NameDefaultDescription
templeton.port 50111 The HTTP port for the main server.
templeton.hadoop.config.dir $(env.HADOOP_CONFIG_DIR) The path to the Hadoop configuration.
templeton.jar ${env.TEMPLETON_HOME}/share/webhcat/svr/webhcat-0.5.0-SNAPSHOT.jar The path to the Templeton jar file.
templeton.libjars ${env.TEMPLETON_HOME}/share/webhcat/svr/lib/zookeeper-3.4.3.jar Jars to add to the classpath.
templeton.override.jars hdfs:///user/templeton/ugi.jar Jars to add to the HADOOP_CLASSPATH for all Map Reduce jobs. These jars must exist on HDFS.

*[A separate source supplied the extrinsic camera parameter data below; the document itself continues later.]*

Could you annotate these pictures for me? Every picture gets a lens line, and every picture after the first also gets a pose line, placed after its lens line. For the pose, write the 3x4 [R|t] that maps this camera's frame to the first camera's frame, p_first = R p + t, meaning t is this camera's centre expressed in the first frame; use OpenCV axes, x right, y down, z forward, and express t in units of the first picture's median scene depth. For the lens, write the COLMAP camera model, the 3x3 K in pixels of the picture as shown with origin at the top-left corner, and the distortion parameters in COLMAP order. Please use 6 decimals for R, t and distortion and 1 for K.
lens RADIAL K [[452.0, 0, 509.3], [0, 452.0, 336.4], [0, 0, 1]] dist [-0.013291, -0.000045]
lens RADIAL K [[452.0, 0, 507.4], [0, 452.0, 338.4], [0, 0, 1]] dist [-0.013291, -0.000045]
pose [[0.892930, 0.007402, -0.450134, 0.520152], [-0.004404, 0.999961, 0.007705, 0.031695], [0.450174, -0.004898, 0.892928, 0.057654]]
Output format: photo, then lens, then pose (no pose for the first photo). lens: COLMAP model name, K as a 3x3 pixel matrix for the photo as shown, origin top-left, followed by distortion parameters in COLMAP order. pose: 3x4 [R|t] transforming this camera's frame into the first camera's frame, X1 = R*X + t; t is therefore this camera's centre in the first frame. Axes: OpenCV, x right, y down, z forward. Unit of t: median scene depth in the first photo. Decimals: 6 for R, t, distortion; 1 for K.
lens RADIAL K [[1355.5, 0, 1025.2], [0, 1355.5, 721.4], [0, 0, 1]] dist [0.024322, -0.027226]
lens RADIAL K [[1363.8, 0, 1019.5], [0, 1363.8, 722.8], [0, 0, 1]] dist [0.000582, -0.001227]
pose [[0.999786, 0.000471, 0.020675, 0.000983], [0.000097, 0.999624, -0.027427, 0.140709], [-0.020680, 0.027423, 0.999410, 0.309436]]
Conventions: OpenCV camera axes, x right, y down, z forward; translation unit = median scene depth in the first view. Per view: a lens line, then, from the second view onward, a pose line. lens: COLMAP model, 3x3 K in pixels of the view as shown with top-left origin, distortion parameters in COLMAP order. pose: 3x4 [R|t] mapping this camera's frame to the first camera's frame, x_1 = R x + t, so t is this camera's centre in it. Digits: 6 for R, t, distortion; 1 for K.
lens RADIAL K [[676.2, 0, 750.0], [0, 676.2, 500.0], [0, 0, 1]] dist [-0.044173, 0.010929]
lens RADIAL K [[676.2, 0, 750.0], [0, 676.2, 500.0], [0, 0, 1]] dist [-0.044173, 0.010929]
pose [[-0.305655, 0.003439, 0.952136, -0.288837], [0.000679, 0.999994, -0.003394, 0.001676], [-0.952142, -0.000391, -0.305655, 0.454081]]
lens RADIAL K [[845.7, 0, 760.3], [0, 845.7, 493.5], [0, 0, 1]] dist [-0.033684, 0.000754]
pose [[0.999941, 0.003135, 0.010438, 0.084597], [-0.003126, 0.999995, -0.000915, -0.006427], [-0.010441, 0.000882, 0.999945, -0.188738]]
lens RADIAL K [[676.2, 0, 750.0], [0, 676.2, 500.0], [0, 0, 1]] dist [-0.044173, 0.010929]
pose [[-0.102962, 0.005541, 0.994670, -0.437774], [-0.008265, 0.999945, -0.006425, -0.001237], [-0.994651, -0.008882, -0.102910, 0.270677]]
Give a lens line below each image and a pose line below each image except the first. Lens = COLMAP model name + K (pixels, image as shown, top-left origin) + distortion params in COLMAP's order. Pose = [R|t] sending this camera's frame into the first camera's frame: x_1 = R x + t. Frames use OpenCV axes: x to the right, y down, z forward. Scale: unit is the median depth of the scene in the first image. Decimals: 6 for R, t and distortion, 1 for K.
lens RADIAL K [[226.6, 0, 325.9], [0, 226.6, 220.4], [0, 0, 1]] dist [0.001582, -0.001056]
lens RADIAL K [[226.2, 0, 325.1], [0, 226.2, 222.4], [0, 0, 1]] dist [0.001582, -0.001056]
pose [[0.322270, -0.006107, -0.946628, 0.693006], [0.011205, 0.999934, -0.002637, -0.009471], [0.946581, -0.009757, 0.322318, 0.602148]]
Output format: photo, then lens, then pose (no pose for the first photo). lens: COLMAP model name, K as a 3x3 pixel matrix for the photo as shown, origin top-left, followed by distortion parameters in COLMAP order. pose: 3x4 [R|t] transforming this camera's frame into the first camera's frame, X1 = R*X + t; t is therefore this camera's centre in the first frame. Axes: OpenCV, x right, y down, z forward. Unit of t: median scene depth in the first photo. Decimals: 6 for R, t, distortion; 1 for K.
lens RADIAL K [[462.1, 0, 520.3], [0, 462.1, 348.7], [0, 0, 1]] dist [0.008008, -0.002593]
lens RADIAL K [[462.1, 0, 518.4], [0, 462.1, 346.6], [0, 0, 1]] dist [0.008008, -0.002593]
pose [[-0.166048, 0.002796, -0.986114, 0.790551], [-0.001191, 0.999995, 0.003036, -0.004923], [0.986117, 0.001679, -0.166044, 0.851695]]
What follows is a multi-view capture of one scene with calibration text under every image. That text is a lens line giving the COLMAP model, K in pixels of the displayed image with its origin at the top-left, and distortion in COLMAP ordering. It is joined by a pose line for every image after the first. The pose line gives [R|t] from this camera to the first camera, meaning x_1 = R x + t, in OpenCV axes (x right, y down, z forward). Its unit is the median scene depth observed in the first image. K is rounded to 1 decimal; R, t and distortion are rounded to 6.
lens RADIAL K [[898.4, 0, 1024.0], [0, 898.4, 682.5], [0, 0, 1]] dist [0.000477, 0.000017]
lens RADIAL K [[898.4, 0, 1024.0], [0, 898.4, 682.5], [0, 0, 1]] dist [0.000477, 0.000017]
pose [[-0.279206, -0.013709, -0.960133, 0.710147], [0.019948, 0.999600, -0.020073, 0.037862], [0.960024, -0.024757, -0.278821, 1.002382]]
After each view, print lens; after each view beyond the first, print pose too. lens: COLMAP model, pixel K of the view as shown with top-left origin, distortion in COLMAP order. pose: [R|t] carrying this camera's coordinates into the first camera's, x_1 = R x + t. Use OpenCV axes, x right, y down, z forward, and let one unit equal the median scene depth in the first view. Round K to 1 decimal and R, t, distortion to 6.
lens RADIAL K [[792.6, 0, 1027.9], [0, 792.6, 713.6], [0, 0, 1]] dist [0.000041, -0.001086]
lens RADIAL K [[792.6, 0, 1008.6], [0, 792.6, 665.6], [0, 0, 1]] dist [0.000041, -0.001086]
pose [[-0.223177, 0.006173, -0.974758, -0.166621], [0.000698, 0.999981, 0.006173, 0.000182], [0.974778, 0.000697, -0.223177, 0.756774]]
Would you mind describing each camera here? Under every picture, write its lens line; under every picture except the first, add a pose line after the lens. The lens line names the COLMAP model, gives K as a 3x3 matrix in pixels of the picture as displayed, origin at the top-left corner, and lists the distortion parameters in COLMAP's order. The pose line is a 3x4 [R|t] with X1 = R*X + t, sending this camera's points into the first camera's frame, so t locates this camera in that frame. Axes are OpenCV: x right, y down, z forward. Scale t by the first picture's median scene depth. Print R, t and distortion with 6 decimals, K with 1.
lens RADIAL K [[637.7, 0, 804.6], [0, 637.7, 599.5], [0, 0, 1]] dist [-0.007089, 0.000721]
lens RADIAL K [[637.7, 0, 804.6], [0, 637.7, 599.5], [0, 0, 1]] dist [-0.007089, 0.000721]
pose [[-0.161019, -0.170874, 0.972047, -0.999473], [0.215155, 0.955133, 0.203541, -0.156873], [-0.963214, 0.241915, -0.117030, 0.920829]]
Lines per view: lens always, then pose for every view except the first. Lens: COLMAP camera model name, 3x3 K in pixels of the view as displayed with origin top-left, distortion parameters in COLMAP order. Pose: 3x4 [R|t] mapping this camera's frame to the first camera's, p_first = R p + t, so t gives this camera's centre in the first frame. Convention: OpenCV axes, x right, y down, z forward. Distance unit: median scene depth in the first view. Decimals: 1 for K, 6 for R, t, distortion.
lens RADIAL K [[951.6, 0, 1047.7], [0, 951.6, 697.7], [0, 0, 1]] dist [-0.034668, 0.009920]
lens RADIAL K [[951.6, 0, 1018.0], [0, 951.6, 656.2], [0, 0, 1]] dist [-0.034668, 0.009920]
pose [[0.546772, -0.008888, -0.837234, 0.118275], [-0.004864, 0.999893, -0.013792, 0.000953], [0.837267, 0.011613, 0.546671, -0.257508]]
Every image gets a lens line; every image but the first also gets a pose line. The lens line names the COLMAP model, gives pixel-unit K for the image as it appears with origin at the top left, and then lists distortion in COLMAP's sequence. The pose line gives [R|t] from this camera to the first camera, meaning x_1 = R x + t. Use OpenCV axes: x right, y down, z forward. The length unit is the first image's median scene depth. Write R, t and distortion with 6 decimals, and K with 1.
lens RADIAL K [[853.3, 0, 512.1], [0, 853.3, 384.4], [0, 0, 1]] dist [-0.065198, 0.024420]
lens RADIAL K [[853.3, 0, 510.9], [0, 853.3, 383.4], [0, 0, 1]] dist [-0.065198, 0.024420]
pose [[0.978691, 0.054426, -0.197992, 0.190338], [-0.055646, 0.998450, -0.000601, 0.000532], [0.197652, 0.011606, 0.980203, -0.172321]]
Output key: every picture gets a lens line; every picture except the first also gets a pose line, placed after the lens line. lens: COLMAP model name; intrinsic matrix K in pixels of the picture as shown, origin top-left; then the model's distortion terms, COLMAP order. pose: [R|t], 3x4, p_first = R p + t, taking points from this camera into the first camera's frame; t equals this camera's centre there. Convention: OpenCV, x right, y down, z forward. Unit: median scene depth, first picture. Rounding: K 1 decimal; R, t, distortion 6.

templeton.override.enabled false Enable the override path in templeton.override.jars
templeton.streaming.jar hdfs:///user/templeton/hadoop-streaming.jar The hdfs path to the Hadoop streaming jar file.
templeton.hadoop ${env.HADOOP_PREFIX}/bin/hadoop The path to the Hadoop executable.
templeton.pig.archive hdfs:///user/templeton/pig-0.10.1.tar.gz The path to the Pig archive.
templeton.pig.path pig-0.10.1.tar.gz/pig-0.10.1/bin/pig The path to the Pig executable.
templeton.hcat ${env.HCAT_PREFIX}/bin/hcat The path to the Hcatalog executable.
templeton.hive.archive hdfs:///user/templeton/hive-0.10.0.tar.gz The path to the Hive archive.
templeton.hive.path hive-0.10.0.tar.gz/hive-0.10.0/bin/hive The path to the Hive executable.
templeton.hive.properties hive.metastore.local=false, hive.metastore.uris=thrift://localhost:9933, hive.metastore.sasl.enabled=false Properties to set when running hive.
templeton.exec.encoding UTF-8 The encoding of the stdout and stderr data.
templeton.exec.timeout 10000 How long in milliseconds a program is allowed to run on the Templeton box.
templeton.exec.max-procs 16 The maximum number of processes allowed to run at once.
templeton.exec.max-output-bytes 1048576 The maximum number of bytes from stdout or stderr stored in ram.
templeton.controller.mr.child.opts -server -Xmx256m -Djava.net.preferIPv4Stack=true Java options to be passed to templeton controller map task.
templeton.exec.envs HADOOP_PREFIX,HADOOP_HOME,JAVA_HOME,HIVE_HOME The environment variables passed through to exec.
templeton.zookeeper.hosts 127.0.0.1:2181 ZooKeeper servers, as comma separated host:port pairs
templeton.zookeeper.session-timeout 30000 ZooKeeper session timeout in milliseconds
templeton.callback.retry.interval 10000 How long to wait between callback retry attempts in milliseconds
templeton.callback.retry.attempts 5 How many times to retry the callback
templeton.storage.class org.apache.hcatalog.templeton.tool.ZooKeeperStorage The class to use as storage
templeton.storage.root /templeton-hadoop The path to the directory to use for storage
templeton.hdfs.cleanup.interval 43200000 The maximum delay between a thread's cleanup checks
templeton.hdfs.cleanup.maxage 604800000 The maximum age of a templeton job
templeton.zookeeper.cleanup.interval 43200000 The maximum delay between a thread's cleanup checks
templeton.zookeeper.cleanup.maxage 604800000 The maximum age of a templeton job
templeton.kerberos.secret A random value The secret used to sign the HTTP cookie value. The default value is a random value. Unless multiple Templeton instances need to share the secret the random value is adequate.
templeton.kerberos.principal None The Kerberos principal to used by the server. As stated by the Kerberos SPNEGO specification, it should be USER/${HOSTNAME}@{REALM}. It does not have a default value.
templeton.kerberos.keytab None The keytab file containing the credentials for the Kerberos principal.